## COMPITI DA SVOLGERE
1 – Secondo il brano su Salvo D'Acquisto, in quale città e in che data nacque il vice brigadiere?
2 – Prosegui il brano su Salvo D'Acquisto, riprendendo subito dopo l'ultima frase riportata.
─── BRANO SCELTO
Posté par atempodiblog le 23 septembre 2011

salvo d'acquisto

Il sacrificio della propria giovane vita per salvare altri innocenti: questa la risposta di un cristiano che ha saputo vivere in grado eroico la virtù della carità. Non a parole: né a parole vuote e ipocrite, né a parole di ribellione sociale, né a parole di odio o retorica politica.
Di fronte alla barbara violenza del totalitarismo, Salvo D’Acquisto seppe opporre un gesto di suprema carità cristiana, che gli ha regalato il privilegio di rimanere un esempio imperituro per ogni uomo di buona volontà.
Il 4 novembre 1983 è stato insediato il Tribunale Ecclesiastico chiamato a decidere sulla causa di beatificazione del vice brigadiere dei Carabinieri Salvo D’Acquisto.
Poche settimane prima, l’allora Ordinario Militare d’Italia, Monsignor Gaetano Bonicelli, nell’omelia pronunciata durante la Santa Messa celebrata in occasione del 40° anniversario della morte del giovane militare, ebbe a dire: «Salvo D’Acquisto ha fatto il suo dovere in grado eroico, ben oltre quello che il regolamento gli chiedeva. Ma perché lo ha fatto? Forse, in quel momento tragico, gli sono risuonate nel cuore le parole di Cristo “non c’è amore più grande che dare la vita per chi si ama”. Ma anche se la memoria del testo evangelico non l’avesse aiutato, la forte educazione cristiana ricevuta in famiglia e nella scuola gli ha fatto cogliere l’essenziale del Vangelo che non è declamazione di parole, pur belle e sublimi, ma testimonianza di vita».
Chi era questo eroico carabiniere, la cui vicenda ha da sempre commosso gli animi e al quale in molte città d’Italia è stata dedicata una via, una piazza o una caserma?

Un sacrificio eroico
Nato a Napoli il 17 ottobre 1920, D’Acquisto si era arruolato volontariamente nell’Arma dei Carabinieri nell’agosto del 1939, e dopo aver trascorso un periodo di servizio a Tripoli, nel settembre del 1942 cominciò a frequentare la Scuola Centrale Carabinieri di Firenze, dalla quale uscì pochi mesi più tardi col grado di vice brigadiere.
Alla fine di dicembre di quello stesso anno, venne destinato alla stazione di Torrimpietra, a una trentina di chilometri da Roma. Poco lontano di lì, nella Torre di Palidoro, in una caserma abbandonata della Guardia di Finanza, si era installato un reparto di SS: la sera del 22 settembre 1943, alcuni soldati tedeschi, rovistando in una cassa, provocarono lo scoppio di un ordigno che causò la morte di uno di loro e il ferimento di altri due.
──────
─── SEZIONE DATI
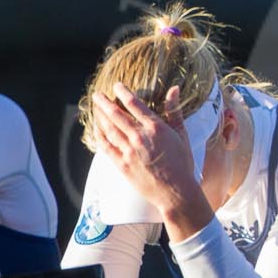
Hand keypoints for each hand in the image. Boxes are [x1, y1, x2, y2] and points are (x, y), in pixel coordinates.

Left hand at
──────
## RISPOSTE AI COMPITI
1 – Nacque a Napoli il 17 ottobre 1920.

2 –
Convinti della responsabilità dei partigiani, i nazisti decisero di procedere a una rappresaglia, e nonostante D’Acquisto si adoperasse per farli recedere da tale intenzione, vennero rastrellati e avviati verso il luogo dell’esecuzione ventidue cittadini innocenti.
Il giovane vice brigadiere mise in atto un estremo tentativo per dissuadere il comandante tedesco e fermare così l’eccidio ormai imminente; ma tutto fu inutile. Ai condannati venne ordinato di scavarsi la fossa, ma prima che il plotone d’esecuzione entrasse in azione, Salvo D’Acquisto si fece avanti autoaccusandosi dell’attentato e chiedendo la liberazione degli ostaggi: pochi minuti dopo era lui a cadere sotto i colpi dei militari tedeschi.
Il 25 febbraio 1945 gli venne conferita la medaglia d’oro al valor militare con la seguente motivazione:
«Esempio luminoso di altruismo, spinto fino alla suprema rinuncia della vita, sul luogo stesso del supplizio, dove, per barbara rappresaglia, erano stati condotti dalle orde naziste 22 ostaggi civili del territorio della sua stazione, non esitava a dichiararsi unico responsabile d’un presunto attentato contro le forze armate tedesche. Affrontava così da solo, impavido, la morte, imponendosi al rispetto dei suoi stessi carnefici e scrivendo una nuova pagina indelebile di purissimo eroismo nella storia gloriosa dell’Arma».